> **Source data**
--- START ---
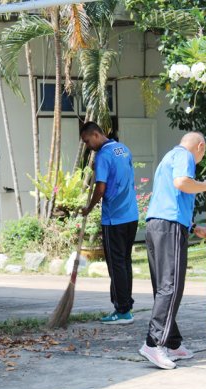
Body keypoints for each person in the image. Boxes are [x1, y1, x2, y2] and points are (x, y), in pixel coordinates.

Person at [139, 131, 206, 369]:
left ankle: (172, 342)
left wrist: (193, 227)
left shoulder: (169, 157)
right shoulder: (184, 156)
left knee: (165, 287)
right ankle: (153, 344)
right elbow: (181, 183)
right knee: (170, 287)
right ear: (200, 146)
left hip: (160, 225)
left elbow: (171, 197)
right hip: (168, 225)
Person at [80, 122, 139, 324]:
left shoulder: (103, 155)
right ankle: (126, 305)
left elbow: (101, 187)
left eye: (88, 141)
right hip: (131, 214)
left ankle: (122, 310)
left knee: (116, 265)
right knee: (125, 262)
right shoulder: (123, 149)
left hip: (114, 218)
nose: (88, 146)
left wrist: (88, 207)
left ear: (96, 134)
--- END ---
--- START ---
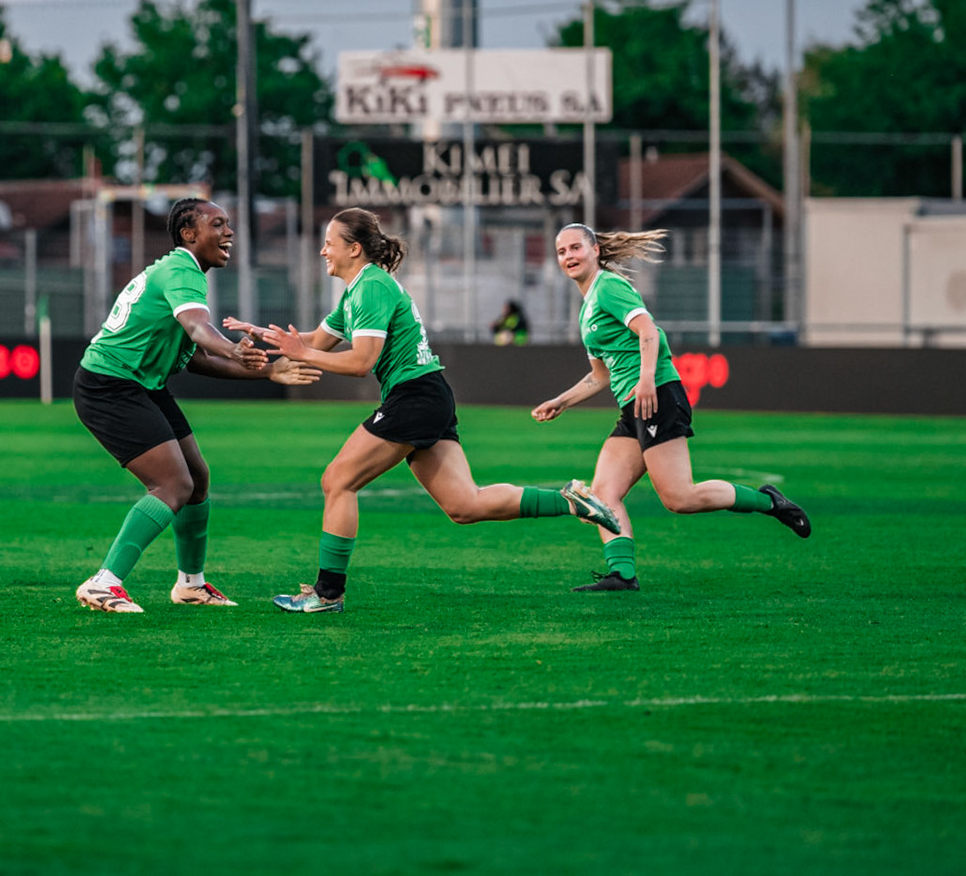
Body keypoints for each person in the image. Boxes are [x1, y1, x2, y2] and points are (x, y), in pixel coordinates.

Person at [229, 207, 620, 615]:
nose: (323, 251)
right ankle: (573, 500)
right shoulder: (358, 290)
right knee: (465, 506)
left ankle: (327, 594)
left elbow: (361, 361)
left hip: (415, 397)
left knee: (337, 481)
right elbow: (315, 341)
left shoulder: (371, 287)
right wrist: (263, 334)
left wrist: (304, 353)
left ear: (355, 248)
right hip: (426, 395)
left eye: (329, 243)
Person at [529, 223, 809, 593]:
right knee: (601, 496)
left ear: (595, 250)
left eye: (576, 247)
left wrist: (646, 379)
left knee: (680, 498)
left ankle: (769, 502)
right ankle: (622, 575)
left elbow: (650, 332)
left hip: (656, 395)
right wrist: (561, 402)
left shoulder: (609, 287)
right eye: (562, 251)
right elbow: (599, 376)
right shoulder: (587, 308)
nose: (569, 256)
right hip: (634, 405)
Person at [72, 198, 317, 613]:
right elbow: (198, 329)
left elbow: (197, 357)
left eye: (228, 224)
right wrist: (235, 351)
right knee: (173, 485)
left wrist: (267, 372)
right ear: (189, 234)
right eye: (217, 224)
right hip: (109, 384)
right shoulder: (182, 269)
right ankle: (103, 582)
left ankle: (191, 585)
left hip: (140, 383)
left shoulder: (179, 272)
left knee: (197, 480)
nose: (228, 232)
--- END ---
> **Problem to work on**
In the records above, the line with "left knee: (337, 481)" marks the start and the line with "nose: (228, 232)" marks the end; copy that stretch exactly, both lines included, and nothing else.

> **Worked solution**
left knee: (337, 481)
right elbow: (315, 341)
left shoulder: (371, 287)
right wrist: (263, 334)
left wrist: (304, 353)
left ear: (355, 248)
right hip: (426, 395)
left eye: (329, 243)
Person at [529, 223, 809, 593]:
right knee: (601, 496)
left ear: (595, 250)
left eye: (576, 247)
left wrist: (646, 379)
left knee: (680, 498)
left ankle: (769, 502)
right ankle: (622, 575)
left elbow: (650, 332)
left hip: (656, 395)
right wrist: (561, 402)
left shoulder: (609, 287)
right eye: (562, 251)
right elbow: (599, 376)
right shoulder: (587, 308)
nose: (569, 256)
right hip: (634, 405)
Person at [72, 198, 317, 613]:
right elbow: (198, 329)
left elbow: (197, 357)
left eye: (228, 224)
right wrist: (235, 351)
right knee: (173, 485)
left wrist: (267, 372)
right ear: (189, 234)
right eye: (217, 224)
right hip: (109, 384)
right shoulder: (182, 269)
right ankle: (103, 582)
left ankle: (191, 585)
left hip: (140, 383)
left shoulder: (179, 272)
left knee: (197, 480)
nose: (228, 232)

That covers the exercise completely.